• [DIRECTIVE]:
Reproduce every row below word for word, but leave the pictures out.

(Dataset entries)

○ ○ ○

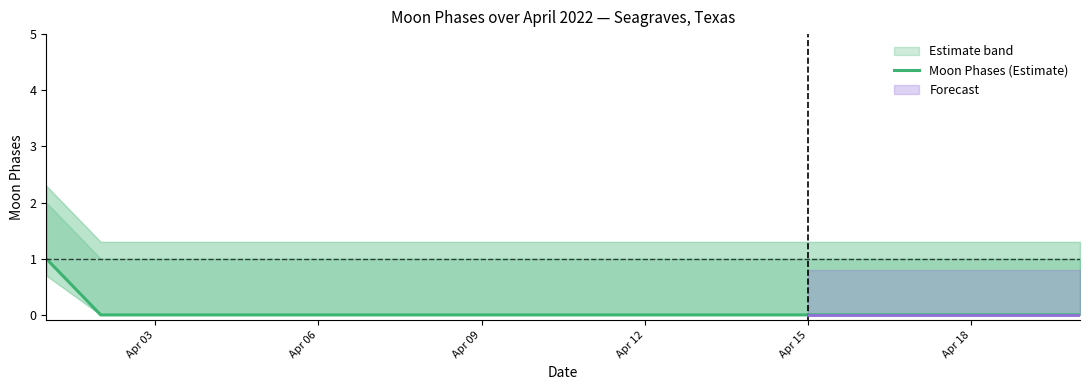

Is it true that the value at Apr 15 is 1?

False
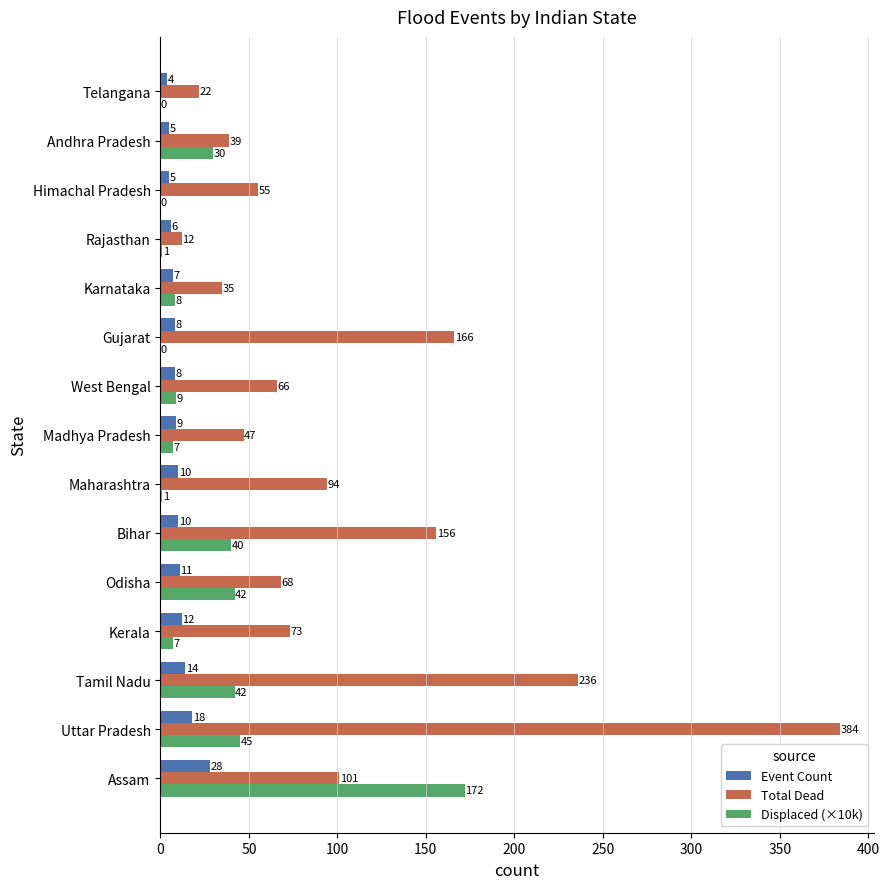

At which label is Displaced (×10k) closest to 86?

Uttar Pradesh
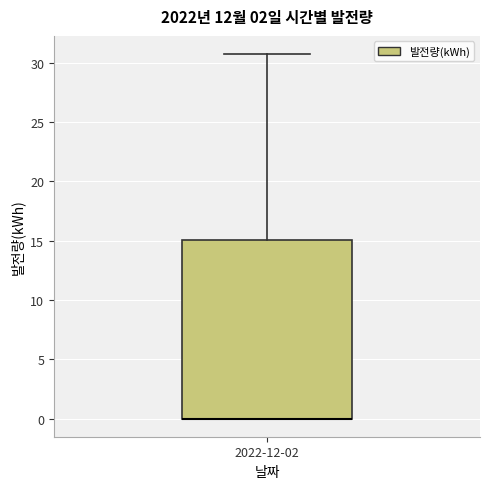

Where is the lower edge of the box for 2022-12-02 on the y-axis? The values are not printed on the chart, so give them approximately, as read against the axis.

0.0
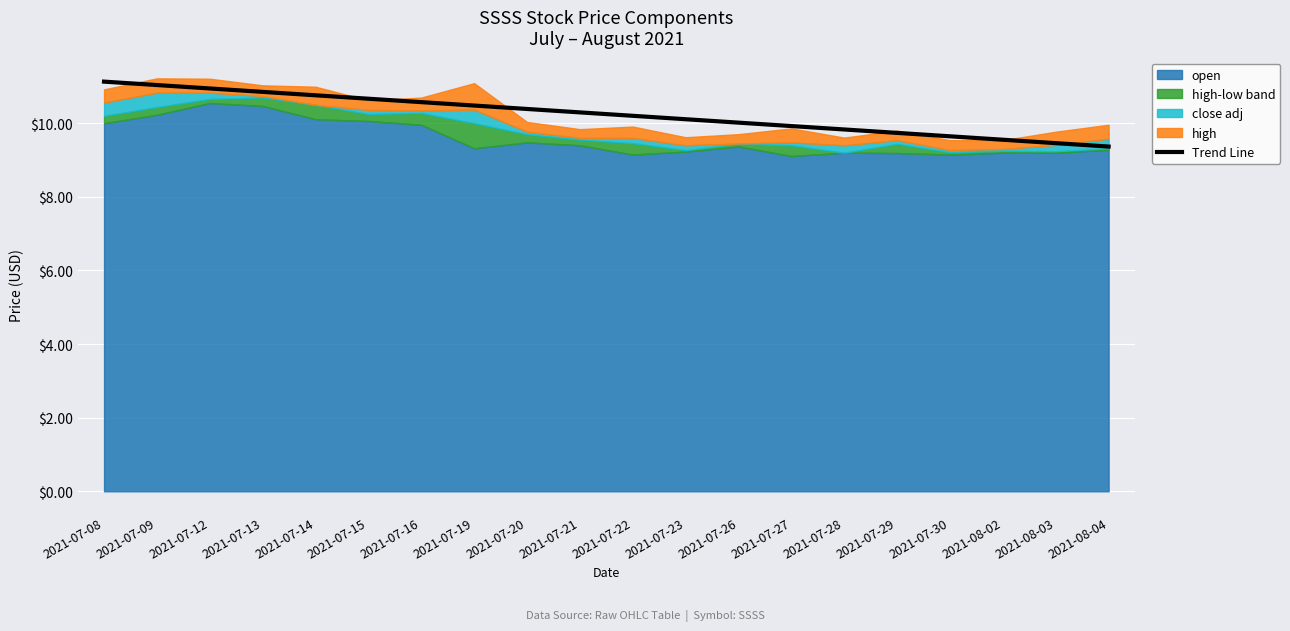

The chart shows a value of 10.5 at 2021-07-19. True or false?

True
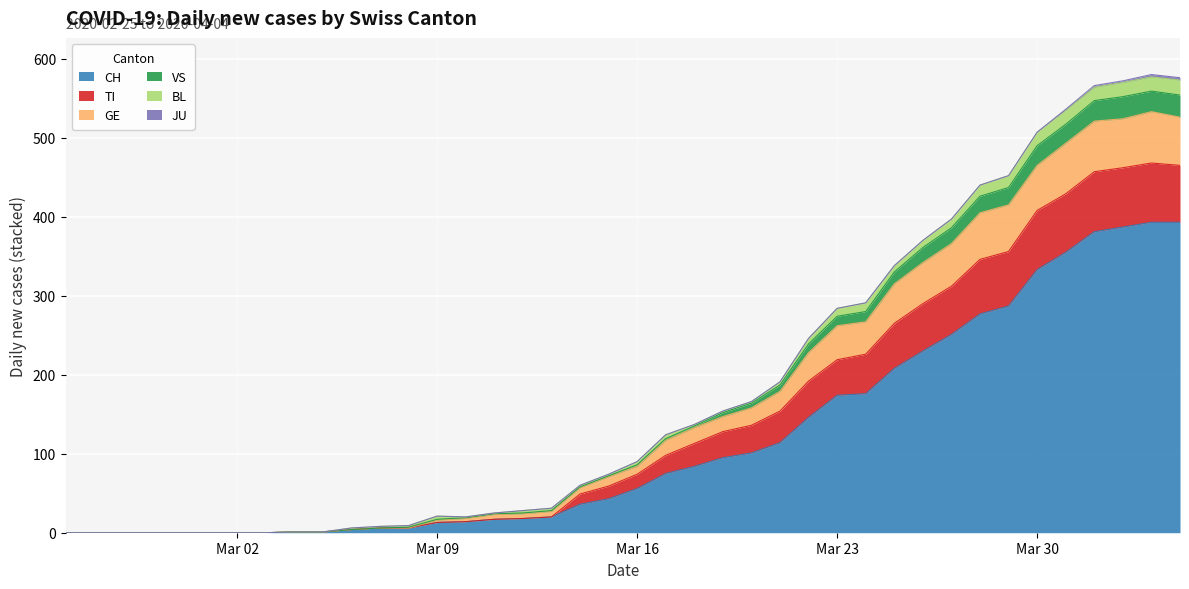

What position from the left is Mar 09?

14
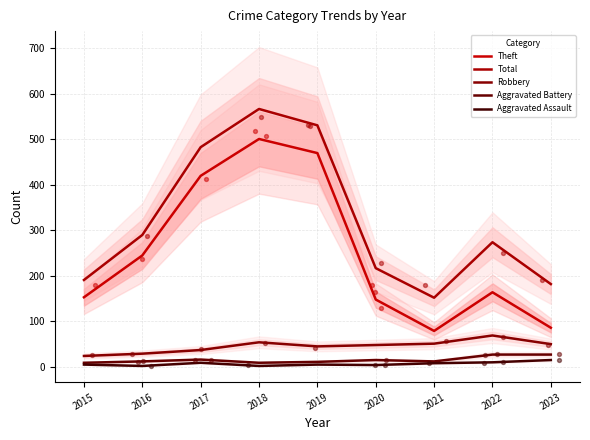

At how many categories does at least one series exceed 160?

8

○ ○ ○

• [PROBLEM SOLUTION]:
Is it true that the value at Apr 15 is 1?

False

At which label is Displaced (×10k) closest to 86?

Uttar Pradesh

Where is the lower edge of the box for 2022-12-02 on the y-axis? The values are not printed on the chart, so give them approximately, as read against the axis.

0.0

The chart shows a value of 10.5 at 2021-07-19. True or false?

True

What position from the left is Mar 09?

14

At how many categories does at least one series exceed 160?

8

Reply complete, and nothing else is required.